How many of the 32 deaths in ICE custody in 2025 were ruled homicides or caused by medical neglect?
Executive summary
Of the 32 people reported to have died in ICE custody in 2025, one death has been formally ruled a homicide by a medical examiner — the case of Geraldo Lunas Campos — while there is no authoritative, publicly released count of how many deaths were officially attributed to medical neglect; advocates, journalists and lawmakers have alleged multiple deaths involved neglect but official determinations remain incomplete or unpublished [1] [2] [3] [4].
1. One confirmed homicide but reporting varies on totals
County and national outlets report that the El Paso County medical examiner’s autopsy classified the Jan. 3 death of Cuban detainee Geraldo Lunas Campos as a homicide due to asphyxia, a finding widely covered by NPR and PBS and noted by Reuters, establishing at least one homicide within the 2025 tally [1] [2] [5]. The broader counts of in‑custody deaths are themselves inconsistent across sources — The Guardian and other outlets list 32 deaths in 2025 while some government pages or compilations show different fiscal‑year figures — which complicates cross‑checking determinations beyond the Lunas Campos case [3] [6] [7].
2. Allegations of medical neglect are widespread but not the same as formal rulings
Families, legal representatives and human‑rights groups have repeatedly alleged that several 2025 deaths resulted from medical neglect or delayed care — examples and pattern claims are documented in reporting on multiple individual deaths and in congressional correspondence — but those allegations are not the same as medical‑examiner determinations and, to date, the public record does not show a consolidated official count of deaths legally ruled as caused by medical neglect in 2025 [3] [8] [9]. Independent watchdogs point to systemic failures — for instance, Physicians for Human Rights found that 95 percent of a prior sample of ICE deaths from 2017–2021 were preventable or possibly preventable with appropriate care — which bolsters the claim that neglect likely contributed to many deaths, but that study does not convert to an official, case‑by‑case ruling for 2025 [4].
3. Why there is no clean official number for “medical‑neglect” deaths in 2025
ICE and DHS produce individual detainee death reports irregularly and their online death‑count pages have gaps and fiscal‑year mismatches, while local medical examiners operate independently and only some autopsy findings have been released publicly; as a result, national tallies compiled by journalists or advocacy groups include allegations, agency statements and medical‑examiner findings mixed together, making it impossible from available reporting to produce a definitive, authoritative count of how many of the 32 were legally ruled to have died from medical neglect [10] [6] [3].

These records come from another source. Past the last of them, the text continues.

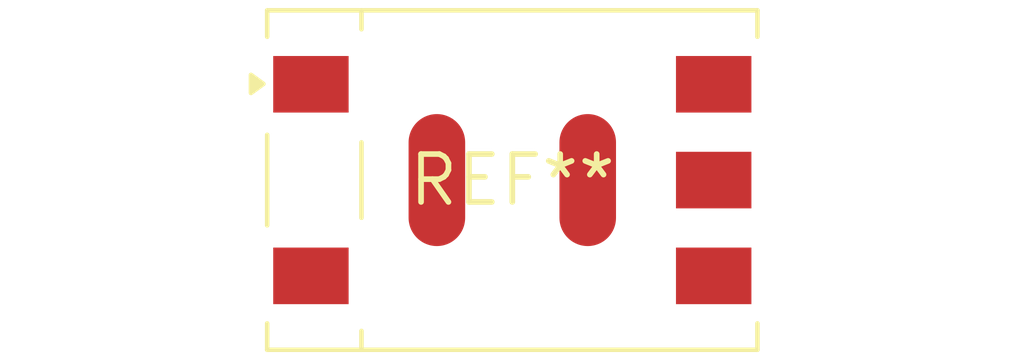
<source format=kicad_pcb>
(kicad_pcb (version 20240108) (generator pcbnew)

  (general
    (thickness 1.6)
  )

  (paper "A4")
  (layers
    (0 "F.Cu" signal)
    (31 "B.Cu" signal)
    (32 "B.Adhes" user "B.Adhesive")
    (33 "F.Adhes" user "F.Adhesive")
    (34 "B.Paste" user)
    (35 "F.Paste" user)
    (36 "B.SilkS" user "B.Silkscreen")
    (37 "F.SilkS" user "F.Silkscreen")
    (38 "B.Mask" user)
    (39 "F.Mask" user)
    (40 "Dwgs.User" user "User.Drawings")
    (41 "Cmts.User" user "User.Comments")
    (42 "Eco1.User" user "User.Eco1")
    (43 "Eco2.User" user "User.Eco2")
    (44 "Edge.Cuts" user)
    (45 "Margin" user)
    (46 "B.CrtYd" user "B.Courtyard")
    (47 "F.CrtYd" user "F.Courtyard")
    (48 "B.Fab" user)
    (49 "F.Fab" user)
    (50 "User.1" user)
    (51 "User.2" user)
    (52 "User.3" user)
    (53 "User.4" user)
    (54 "User.5" user)
    (55 "User.6" user)
    (56 "User.7" user)
    (57 "User.8" user)
    (58 "User.9" user)
  )

  (setup
    (pad_to_mask_clearance 0)
    (pcbplotparams
      (layerselection 0x00010fc_ffffffff)
      (plot_on_all_layers_selection 0x0000000_00000000)
      (disableapertmacros false)
      (usegerberextensions false)
      (usegerberattributes false)
      (usegerberadvancedattributes false)
      (creategerberjobfile false)
      (dashed_line_dash_ratio 12.000000)
      (dashed_line_gap_ratio 3.000000)
      (svgprecision 4)
      (plotframeref false)
      (viasonmask false)
      (mode 1)
      (useauxorigin false)
      (hpglpennumber 1)
      (hpglpenspeed 20)
      (hpglpendiameter 15.000000)
      (dxfpolygonmode false)
      (dxfimperialunits false)
      (dxfusepcbnewfont false)
      (psnegative false)
      (psa4output false)
      (plotreference false)
      (plotvalue false)
      (plotinvisibletext false)
      (sketchpadsonfab false)
      (subtractmaskfromsilk false)
      (outputformat 1)
      (mirror false)
      (drillshape 1)
      (scaleselection 1)
      (outputdirectory "")
    )
  )

  (net 0 "")

  (footprint "Transformer_NF_ETAL_P3181" (layer "F.Cu") (at 0 0))

)

</source>
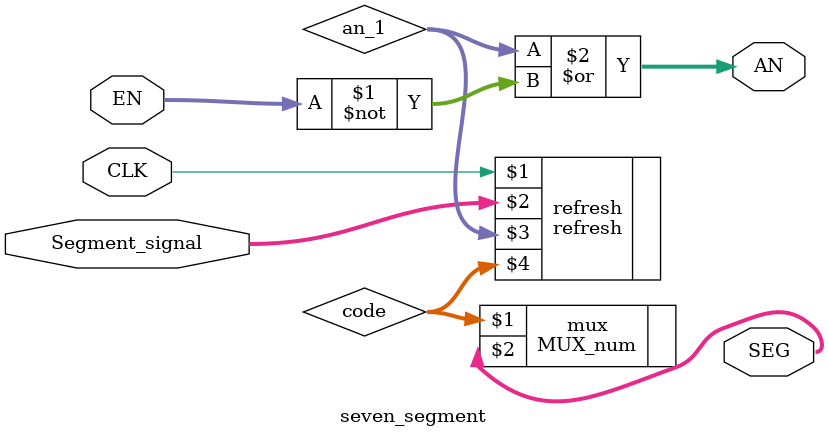
<source format=v>
`timescale 1ns / 1ps
module seven_segment(CLK,Segment_signal,EN,AN,SEG);
input CLK;
input [31:0]Segment_signal;
input [7:0]EN;
output [7:0]AN;
output [7:0]SEG;
wire [7:0]an_1;
wire [3:0]code;

assign AN = an_1 | ~EN;
refresh refresh(CLK,Segment_signal,an_1,code);
MUX_num mux(code,SEG);
endmodule


</source>
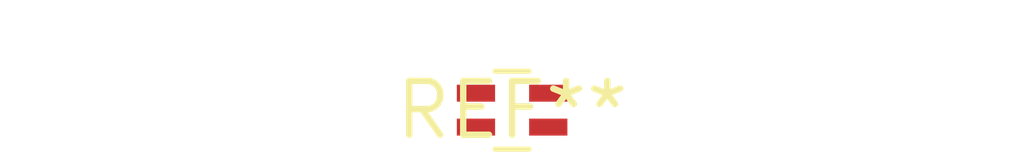
<source format=kicad_pcb>
(kicad_pcb (version 20240108) (generator pcbnew)

  (general
    (thickness 1.6)
  )

  (paper "A4")
  (layers
    (0 "F.Cu" signal)
    (31 "B.Cu" signal)
    (32 "B.Adhes" user "B.Adhesive")
    (33 "F.Adhes" user "F.Adhesive")
    (34 "B.Paste" user)
    (35 "F.Paste" user)
    (36 "B.SilkS" user "B.Silkscreen")
    (37 "F.SilkS" user "F.Silkscreen")
    (38 "B.Mask" user)
    (39 "F.Mask" user)
    (40 "Dwgs.User" user "User.Drawings")
    (41 "Cmts.User" user "User.Comments")
    (42 "Eco1.User" user "User.Eco1")
    (43 "Eco2.User" user "User.Eco2")
    (44 "Edge.Cuts" user)
    (45 "Margin" user)
    (46 "B.CrtYd" user "B.Courtyard")
    (47 "F.CrtYd" user "F.Courtyard")
    (48 "B.Fab" user)
    (49 "F.Fab" user)
    (50 "User.1" user)
    (51 "User.2" user)
    (52 "User.3" user)
    (53 "User.4" user)
    (54 "User.5" user)
    (55 "User.6" user)
    (56 "User.7" user)
    (57 "User.8" user)
    (58 "User.9" user)
  )

  (setup
    (pad_to_mask_clearance 0)
    (pcbplotparams
      (layerselection 0x00010fc_ffffffff)
      (plot_on_all_layers_selection 0x0000000_00000000)
      (disableapertmacros false)
      (usegerberextensions false)
      (usegerberattributes false)
      (usegerberadvancedattributes false)
      (creategerberjobfile false)
      (dashed_line_dash_ratio 12.000000)
      (dashed_line_gap_ratio 3.000000)
      (svgprecision 4)
      (plotframeref false)
      (viasonmask false)
      (mode 1)
      (useauxorigin false)
      (hpglpennumber 1)
      (hpglpenspeed 20)
      (hpglpendiameter 15.000000)
      (dxfpolygonmode false)
      (dxfimperialunits false)
      (dxfusepcbnewfont false)
      (psnegative false)
      (psa4output false)
      (plotreference false)
      (plotvalue false)
      (plotinvisibletext false)
      (sketchpadsonfab false)
      (subtractmaskfromsilk false)
      (outputformat 1)
      (mirror false)
      (drillshape 1)
      (scaleselection 1)
      (outputdirectory "")
    )
  )

  (net 0 "")

  (footprint "R_Array_Concave_2x0603" (layer "F.Cu") (at 0 0))

)

</source>
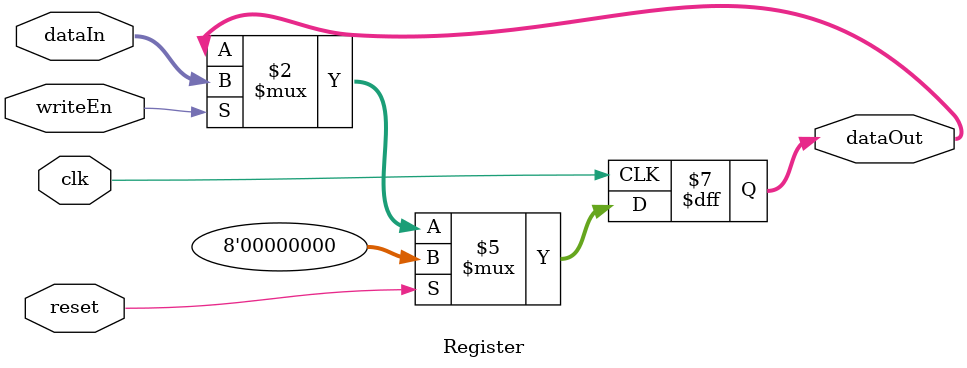
<source format=v>
module Register #(
    parameter WIDTH = 8,
    parameter RESET_VALUE = {WIDTH{1'b0}}
)(
    input wire clk,
    input wire reset,
    input wire writeEn,
    input wire [WIDTH-1:0] dataIn,
    output reg [WIDTH-1:0] dataOut
);

    always @ (posedge clk) begin
        if (reset) dataOut <= RESET_VALUE;
        else if (writeEn) dataOut <= dataIn;
    end
endmodule
</source>
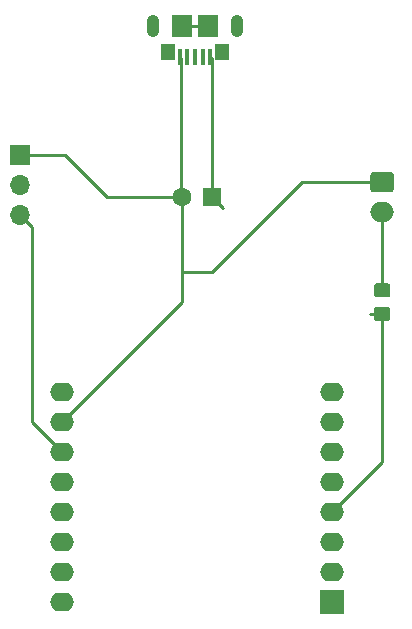
<source format=gtl>
%TF.GenerationSoftware,KiCad,Pcbnew,(5.1.10)-1*%
%TF.CreationDate,2021-08-25T17:12:23+08:00*%
%TF.ProjectId,wemos_board,77656d6f-735f-4626-9f61-72642e6b6963,rev?*%
%TF.SameCoordinates,Original*%
%TF.FileFunction,Copper,L1,Top*%
%TF.FilePolarity,Positive*%
%FSLAX46Y46*%
G04 Gerber Fmt 4.6, Leading zero omitted, Abs format (unit mm)*
G04 Created by KiCad (PCBNEW (5.1.10)-1) date 2021-08-25 17:12:23*
%MOMM*%
%LPD*%
G01*
G04 APERTURE LIST*
%TA.AperFunction,ComponentPad*%
%ADD10O,2.000000X1.600000*%
%TD*%
%TA.AperFunction,ComponentPad*%
%ADD11R,2.000000X2.000000*%
%TD*%
%TA.AperFunction,SMDPad,CuDef*%
%ADD12R,1.750000X1.900000*%
%TD*%
%TA.AperFunction,SMDPad,CuDef*%
%ADD13R,0.400000X1.400000*%
%TD*%
%TA.AperFunction,ComponentPad*%
%ADD14O,1.050000X1.900000*%
%TD*%
%TA.AperFunction,SMDPad,CuDef*%
%ADD15R,1.150000X1.450000*%
%TD*%
%TA.AperFunction,ComponentPad*%
%ADD16O,2.000000X1.700000*%
%TD*%
%TA.AperFunction,ComponentPad*%
%ADD17R,1.600000X1.600000*%
%TD*%
%TA.AperFunction,ComponentPad*%
%ADD18C,1.600000*%
%TD*%
%TA.AperFunction,ComponentPad*%
%ADD19O,1.700000X1.700000*%
%TD*%
%TA.AperFunction,ComponentPad*%
%ADD20R,1.700000X1.700000*%
%TD*%
%TA.AperFunction,Conductor*%
%ADD21C,0.250000*%
%TD*%
G04 APERTURE END LIST*
D10*
%TO.P,U1,2*%
%TO.N,Net-(U1-Pad2)*%
X140970000Y-107950000D03*
D11*
%TO.P,U1,1*%
%TO.N,Net-(U1-Pad1)*%
X140970000Y-110490000D03*
D10*
%TO.P,U1,3*%
%TO.N,Net-(U1-Pad3)*%
X140970000Y-105410000D03*
%TO.P,U1,4*%
%TO.N,Net-(R1-Pad2)*%
X140970000Y-102870000D03*
%TO.P,U1,5*%
%TO.N,Net-(U1-Pad5)*%
X140970000Y-100330000D03*
%TO.P,U1,6*%
%TO.N,Net-(U1-Pad6)*%
X140970000Y-97790000D03*
%TO.P,U1,7*%
%TO.N,Net-(U1-Pad7)*%
X140970000Y-95250000D03*
%TO.P,U1,8*%
%TO.N,Net-(U1-Pad8)*%
X140970000Y-92710000D03*
%TO.P,U1,9*%
%TO.N,Net-(C1-Pad1)*%
X118110000Y-92710000D03*
%TO.P,U1,10*%
%TO.N,Net-(C1-Pad2)*%
X118110000Y-95250000D03*
%TO.P,U1,11*%
%TO.N,Net-(J2-Pad3)*%
X118110000Y-97790000D03*
%TO.P,U1,12*%
%TO.N,Net-(U1-Pad12)*%
X118110000Y-100330000D03*
%TO.P,U1,13*%
%TO.N,Net-(U1-Pad13)*%
X118110000Y-102870000D03*
%TO.P,U1,14*%
%TO.N,Net-(U1-Pad14)*%
X118110000Y-105410000D03*
%TO.P,U1,15*%
%TO.N,Net-(U1-Pad15)*%
X118110000Y-107950000D03*
%TO.P,U1,16*%
%TO.N,Net-(U1-Pad16)*%
X118110000Y-110490000D03*
%TD*%
%TO.P,R1,1*%
%TO.N,Net-(D1-Pad2)*%
%TA.AperFunction,SMDPad,CuDef*%
G36*
G01*
X144789999Y-83490000D02*
X145690001Y-83490000D01*
G75*
G02*
X145940000Y-83739999I0J-249999D01*
G01*
X145940000Y-84440001D01*
G75*
G02*
X145690001Y-84690000I-249999J0D01*
G01*
X144789999Y-84690000D01*
G75*
G02*
X144540000Y-84440001I0J249999D01*
G01*
X144540000Y-83739999D01*
G75*
G02*
X144789999Y-83490000I249999J0D01*
G01*
G37*
%TD.AperFunction*%
%TO.P,R1,2*%
%TO.N,Net-(R1-Pad2)*%
%TA.AperFunction,SMDPad,CuDef*%
G36*
G01*
X144789999Y-85490000D02*
X145690001Y-85490000D01*
G75*
G02*
X145940000Y-85739999I0J-249999D01*
G01*
X145940000Y-86440001D01*
G75*
G02*
X145690001Y-86690000I-249999J0D01*
G01*
X144789999Y-86690000D01*
G75*
G02*
X144540000Y-86440001I0J249999D01*
G01*
X144540000Y-85739999D01*
G75*
G02*
X144789999Y-85490000I249999J0D01*
G01*
G37*
%TD.AperFunction*%
%TD*%
D12*
%TO.P,J1,6*%
%TO.N,Net-(C1-Pad2)*%
X128279698Y-61700000D03*
D13*
%TO.P,J1,2*%
%TO.N,Net-(J1-Pad2)*%
X130054698Y-64350000D03*
%TO.P,J1,1*%
%TO.N,Net-(C1-Pad1)*%
X130704698Y-64350000D03*
%TO.P,J1,5*%
%TO.N,Net-(C1-Pad2)*%
X128104698Y-64350000D03*
%TO.P,J1,4*%
%TO.N,Net-(J1-Pad4)*%
X128754698Y-64350000D03*
%TO.P,J1,3*%
%TO.N,Net-(J1-Pad3)*%
X129404698Y-64350000D03*
D12*
%TO.P,J1,6*%
%TO.N,Net-(C1-Pad2)*%
X130529698Y-61700000D03*
D14*
X132979698Y-61700000D03*
X125829698Y-61700000D03*
D15*
X127084698Y-63930000D03*
X131724698Y-63930000D03*
%TD*%
%TO.P,D1,1*%
%TO.N,Net-(C1-Pad2)*%
%TA.AperFunction,ComponentPad*%
G36*
G01*
X144490000Y-74080000D02*
X145990000Y-74080000D01*
G75*
G02*
X146240000Y-74330000I0J-250000D01*
G01*
X146240000Y-75530000D01*
G75*
G02*
X145990000Y-75780000I-250000J0D01*
G01*
X144490000Y-75780000D01*
G75*
G02*
X144240000Y-75530000I0J250000D01*
G01*
X144240000Y-74330000D01*
G75*
G02*
X144490000Y-74080000I250000J0D01*
G01*
G37*
%TD.AperFunction*%
D16*
%TO.P,D1,2*%
%TO.N,Net-(D1-Pad2)*%
X145240000Y-77430000D03*
%TD*%
D17*
%TO.P,C1,1*%
%TO.N,Net-(C1-Pad1)*%
X130810000Y-76200000D03*
D18*
%TO.P,C1,2*%
%TO.N,Net-(C1-Pad2)*%
X128310000Y-76200000D03*
%TD*%
D19*
%TO.P,J2,3*%
%TO.N,Net-(J2-Pad3)*%
X114570000Y-77740000D03*
%TO.P,J2,2*%
%TO.N,Net-(C1-Pad1)*%
X114570000Y-75200000D03*
D20*
%TO.P,J2,1*%
%TO.N,Net-(C1-Pad2)*%
X114570000Y-72660000D03*
%TD*%
D21*
%TO.N,Net-(C1-Pad2)*%
X128104698Y-76405302D02*
X128310000Y-76200000D01*
X128279698Y-61700000D02*
X130529698Y-61700000D01*
X128104698Y-75994698D02*
X128310000Y-76200000D01*
X128270000Y-76240000D02*
X128310000Y-76200000D01*
X128270000Y-82550000D02*
X128270000Y-76240000D01*
X128310000Y-76200000D02*
X121920000Y-76200000D01*
X128270000Y-85090000D02*
X118110000Y-95250000D01*
X128270000Y-82550000D02*
X128270000Y-85090000D01*
X138430000Y-74930000D02*
X130810000Y-82550000D01*
X130810000Y-82550000D02*
X128270000Y-82550000D01*
X128229697Y-64474999D02*
X128104698Y-64350000D01*
X128229697Y-76119697D02*
X128229697Y-64474999D01*
X128310000Y-76200000D02*
X128229697Y-76119697D01*
X145240000Y-74930000D02*
X138430000Y-74930000D01*
X118380000Y-72660000D02*
X121920000Y-76200000D01*
X114570000Y-72660000D02*
X118380000Y-72660000D01*
%TO.N,Net-(C1-Pad1)*%
X130704698Y-64795002D02*
X130704698Y-64350000D01*
X130810000Y-76200000D02*
X131729699Y-77119699D01*
X130704698Y-76094698D02*
X130810000Y-76200000D01*
X130810000Y-64455302D02*
X130704698Y-64350000D01*
X130810000Y-76200000D02*
X130810000Y-64455302D01*
%TO.N,Net-(D1-Pad2)*%
X145240000Y-84090000D02*
X145240000Y-77430000D01*
%TO.N,Net-(J2-Pad3)*%
X115570000Y-95250000D02*
X118110000Y-97790000D01*
X115570000Y-78740000D02*
X115570000Y-95250000D01*
X115570000Y-78740000D02*
X114570000Y-77740000D01*
%TO.N,Net-(R1-Pad2)*%
X145240000Y-86090000D02*
X144240000Y-86090000D01*
X145240000Y-98600000D02*
X145240000Y-86090000D01*
X140970000Y-102870000D02*
X145240000Y-98600000D01*
%TD*%
M02*

</source>
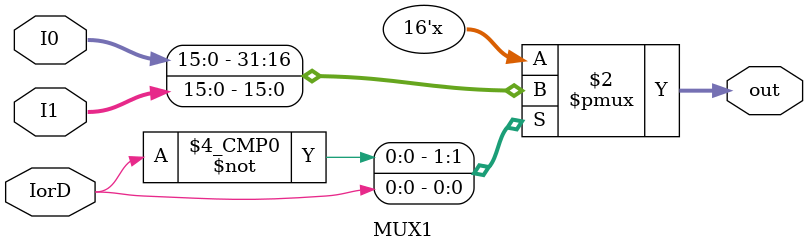
<source format=v>
`timescale 1ns/1ns
module MUX1(input [15:0] I0,I1 ,input IorD , output reg [15:0] out);

always@(I0,I1,IorD) begin
	case(IorD)
		0: out <= I0;
		1: out <= I1;
	endcase
end
endmodule

</source>
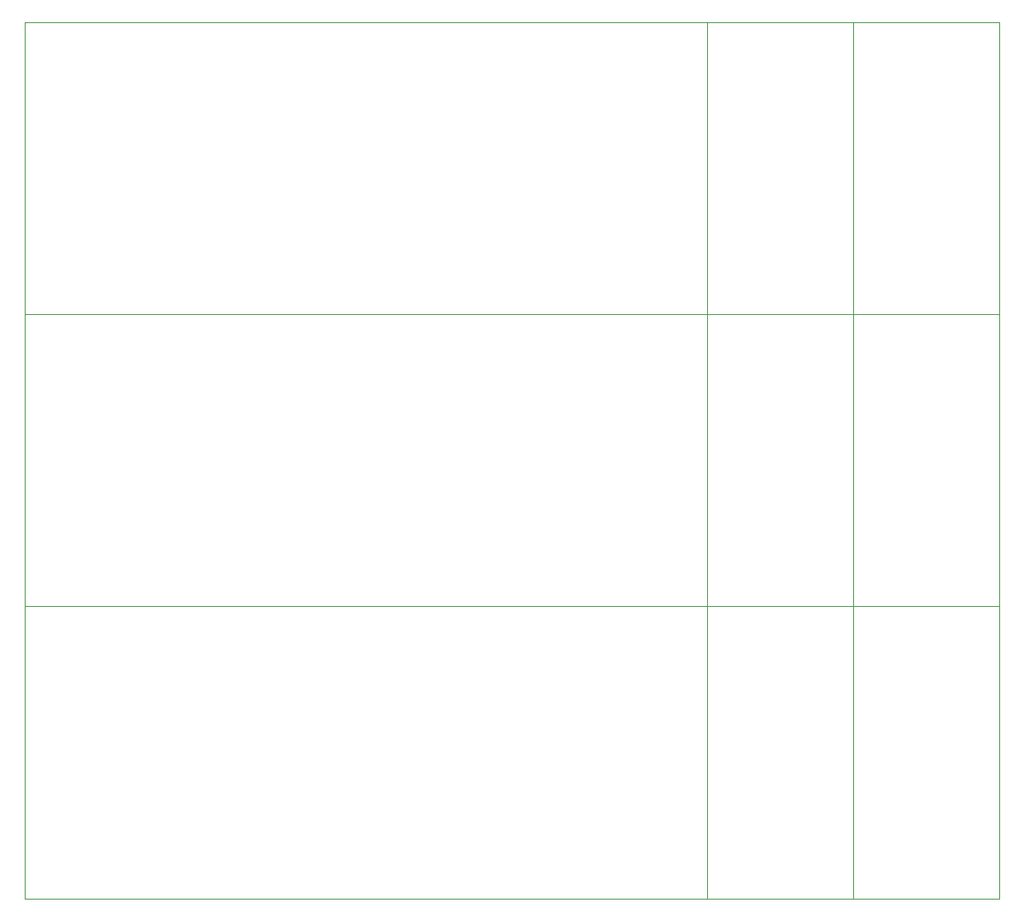
<source format=gbr>
G04 #@! TF.FileFunction,Profile,NP*
%FSLAX46Y46*%
G04 Gerber Fmt 4.6, Leading zero omitted, Abs format (unit mm)*
G04 Created by KiCad (PCBNEW (2014-11-14 BZR 5284)-product) date Mon Dec  1 16:34:46 2014*
%MOMM*%
G01*
G04 APERTURE LIST*
%ADD10C,0.100000*%
G04 APERTURE END LIST*
D10*
X115000000Y-120000000D02*
X115000000Y-90000000D01*
X115000000Y-90000000D02*
X130000000Y-90000000D01*
X130000000Y-90000000D02*
X130000000Y-120000000D01*
X130000000Y-120000000D02*
X115000000Y-120000000D01*
X115000000Y-120000000D02*
X100000000Y-120000000D01*
X115000000Y-90000000D02*
X115000000Y-120000000D01*
X100000000Y-90000000D02*
X115000000Y-90000000D01*
X100000000Y-120000000D02*
X100000000Y-90000000D01*
X30000000Y-120000000D02*
X30000000Y-90000000D01*
X100000000Y-120000000D02*
X30000000Y-120000000D01*
X100000000Y-90000000D02*
X100000000Y-120000000D01*
X30000000Y-90000000D02*
X100000000Y-90000000D01*
X30000000Y-60000000D02*
X100000000Y-60000000D01*
X100000000Y-60000000D02*
X100000000Y-90000000D01*
X100000000Y-90000000D02*
X30000000Y-90000000D01*
X30000000Y-90000000D02*
X30000000Y-60000000D01*
X100000000Y-90000000D02*
X100000000Y-60000000D01*
X100000000Y-60000000D02*
X115000000Y-60000000D01*
X115000000Y-60000000D02*
X115000000Y-90000000D01*
X115000000Y-90000000D02*
X100000000Y-90000000D01*
X130000000Y-90000000D02*
X115000000Y-90000000D01*
X130000000Y-60000000D02*
X130000000Y-90000000D01*
X115000000Y-60000000D02*
X130000000Y-60000000D01*
X115000000Y-90000000D02*
X115000000Y-60000000D01*
X115000000Y-60000000D02*
X115000000Y-30000000D01*
X115000000Y-30000000D02*
X130000000Y-30000000D01*
X130000000Y-30000000D02*
X130000000Y-60000000D01*
X130000000Y-60000000D02*
X115000000Y-60000000D01*
X115000000Y-60000000D02*
X100000000Y-60000000D01*
X115000000Y-30000000D02*
X115000000Y-60000000D01*
X100000000Y-30000000D02*
X115000000Y-30000000D01*
X100000000Y-60000000D02*
X100000000Y-30000000D01*
X30000000Y-60000000D02*
X30000000Y-30000000D01*
X100000000Y-60000000D02*
X30000000Y-60000000D01*
X100000000Y-30000000D02*
X100000000Y-60000000D01*
X30000000Y-30000000D02*
X100000000Y-30000000D01*
M02*

</source>
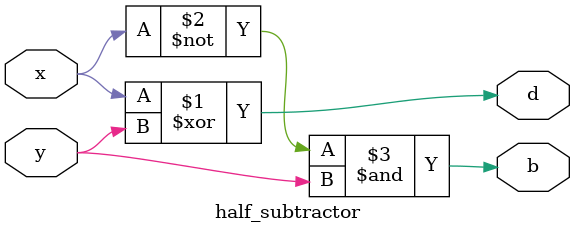
<source format=v>
`timescale 1ns / 1ps

module half_subtractor(
       input x,
       input y,
       output d,
       output b
    );
    assign d = x^y;
    assign b = (~x)&y;
endmodule

</source>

4. Investigations, shifting official accounts, and competing narratives
Several high‑profile cases in late 2025 and early 2026 show shifting government explanations and independent findings — in the Lunas Campos case DHS initially described medical distress and later amended accounts, while the medical examiner’s autopsy found asphyxia consistent with restraint, illustrating how local autopsies can contradict agency narrative and why independent investigations are central to identifying homicides or neglect [5] [1] [2]. Advocacy outlets and some members of Congress are urging independent probes and point to policy changes and operational decisions in 2025 (e.g., changes to medical contracting and rapid population increases) as contextual drivers of higher mortality, but those systemic critiques are not the same as formal cause‑of‑death rulings [11] [9].
5. Bottom line: one homicide; medical‑neglect rulings not publicly enumerated
The only death among the 32 explicitly reported in these sources as ruled a homicide by a medical examiner is that of Geraldo Lunas Campos [1] [2]. There is credible and widespread reporting that multiple 2025 deaths involved alleged medical neglect and that prior reviews found most ICE deaths could have been preventable with proper care, but the sources do not supply an official, consolidated count of how many of the 32 were formally ruled by medical examiners to have died from medical neglect or were legally classified as such [4] [3] [8]. Where public autopsy or coroner findings exist they must be examined case‑by‑case; absent a comprehensive release from medical examiners or DHS consolidating those determinations, the precise number beyond the confirmed homicide cannot be established from the available reporting [6] [10].